Parallel hat die Fraktion Die Linke einen Antrag eingebracht mit dem Titel „Gesellschaftliche Bedeutung von Whistleblowing anerkennen – Hinweisgeberinnen und Hinweisgeber schützen“ (BT-Drs. 18/3034). Auch dieser nimmt viele Formulierungen eines entsprechenden Antrages aus der vergangenen Legislaturperiode wieder auf und ergänzt diese ebenfalls um Lehren aus dem Fall Edward Snowden. Letzteres z.B. hinsichtlich der strafrechtlichen Regelung bzw. Freistellung von Whistleblowing und der Forderung nach einer EU-weiten Anerkennung von Whistleblowing als Asylgrund. Die Vorschläge der Linksfraktion sind dabei insgesamt weitergehender als jene der Grünen. Gefordert wird ein umfassenderer Schutz für Whistleblower auch jenseits von arbeits- und beamtenrechtlichen Zusammenhängen, ebenso wie eine Politik zur aktiven Förderung von Whistleblowing und des hierfür nötigen Kulturwandels. Nachteil des Antrages der Linksfraktion ist jedoch, dass dieser keine konkreten Gesetzesformulierungen sondern vielmehr politische Zielvorgaben enthält. Gefüllt werden könnte diese Lücke z.B. durch Rückgriff auf die vom Whistleblower-Netzwerk in 2011 und 2014 vorgelegten Gesetzesvorschläge.

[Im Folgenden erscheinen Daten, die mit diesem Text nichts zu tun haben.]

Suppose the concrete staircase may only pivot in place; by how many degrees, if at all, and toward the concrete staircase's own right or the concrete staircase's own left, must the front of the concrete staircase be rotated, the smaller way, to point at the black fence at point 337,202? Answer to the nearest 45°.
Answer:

Whistleblower-Netzwerk begrüßt beide Vorschläge als wertvolle Beiträge um den Druck auf die Bundesregierung und die sie tragenden Koalitionsparteien zu erhöhen. Die Bundesregierung ist nunmehr gefordert sich klar zu positionieren. Auf die im Koaltionsvertrag vorhandene Formulierung „Beim Hinweisgeberschutz prüfen wir, ob die internationalen Vorgaben hinreichend umgesetzt sind“ kann es im Jahre 2014 angesichts verschiedener Studien, Urteile und internationaler Vorgaben von EU, Europarat, G20 und UNCAC nur eine sinnvolle politische Antwort geben: „Nein, die internationalen Vorgaben sind nicht hinreichend umgesetzt und deshalb wird Deutschland jetzt nachziehen und endlich einen internationaler best-practice entsprechenden gesetzlichen Whistleblowerschutz einführen“. Zumindest die SPD hatte hierzu in der letzten Legislaturperiode auch schon durchaus brauchbare Vorschläge gemacht. Es bleibt zu hoffen, dass sie ihren Koalitionspartner zumindest davon überzeugen kann.